Record extracts:
▬▬▬
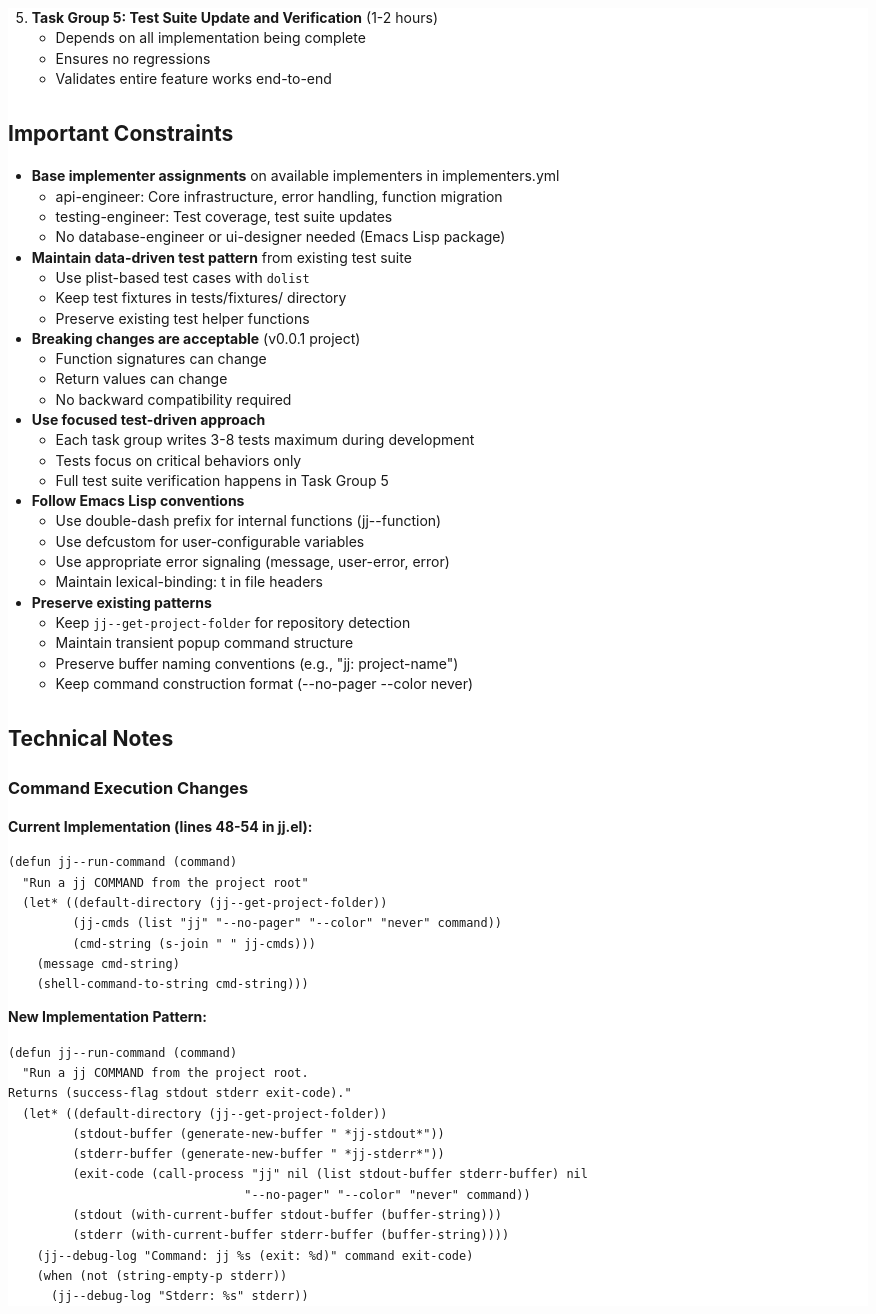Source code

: 5. **Task Group 5: Test Suite Update and Verification** (1-2 hours)
   - Depends on all implementation being complete
   - Ensures no regressions
   - Validates entire feature works end-to-end

## Important Constraints

- **Base implementer assignments** on available implementers in implementers.yml
  - api-engineer: Core infrastructure, error handling, function migration
  - testing-engineer: Test coverage, test suite updates
  - No database-engineer or ui-designer needed (Emacs Lisp package)
- **Maintain data-driven test pattern** from existing test suite
  - Use plist-based test cases with `dolist`
  - Keep test fixtures in tests/fixtures/ directory
  - Preserve existing test helper functions
- **Breaking changes are acceptable** (v0.0.1 project)
  - Function signatures can change
  - Return values can change
  - No backward compatibility required
- **Use focused test-driven approach**
  - Each task group writes 3-8 tests maximum during development
  - Tests focus on critical behaviors only
  - Full test suite verification happens in Task Group 5
- **Follow Emacs Lisp conventions**
  - Use double-dash prefix for internal functions (jj--function)
  - Use defcustom for user-configurable variables
  - Use appropriate error signaling (message, user-error, error)
  - Maintain lexical-binding: t in file headers
- **Preserve existing patterns**
  - Keep `jj--get-project-folder` for repository detection
  - Maintain transient popup command structure
  - Preserve buffer naming conventions (e.g., "jj: project-name")
  - Keep command construction format (--no-pager --color never)

## Technical Notes

### Command Execution Changes

**Current Implementation (lines 48-54 in jj.el):**
```elisp
(defun jj--run-command (command)
  "Run a jj COMMAND from the project root"
  (let* ((default-directory (jj--get-project-folder))
         (jj-cmds (list "jj" "--no-pager" "--color" "never" command))
         (cmd-string (s-join " " jj-cmds)))
    (message cmd-string)
    (shell-command-to-string cmd-string)))
```

**New Implementation Pattern:**
```elisp
(defun jj--run-command (command)
  "Run a jj COMMAND from the project root.
Returns (success-flag stdout stderr exit-code)."
  (let* ((default-directory (jj--get-project-folder))
         (stdout-buffer (generate-new-buffer " *jj-stdout*"))
         (stderr-buffer (generate-new-buffer " *jj-stderr*"))
         (exit-code (call-process "jj" nil (list stdout-buffer stderr-buffer) nil
                                 "--no-pager" "--color" "never" command))
         (stdout (with-current-buffer stdout-buffer (buffer-string)))
         (stderr (with-current-buffer stderr-buffer (buffer-string))))
    (jj--debug-log "Command: jj %s (exit: %d)" command exit-code)
    (when (not (string-empty-p stderr))
      (jj--debug-log "Stderr: %s" stderr))
```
▬▬▬
Aim of the task: Count how many lines in the entries hold "string" and reply with that number alone.

Result: 6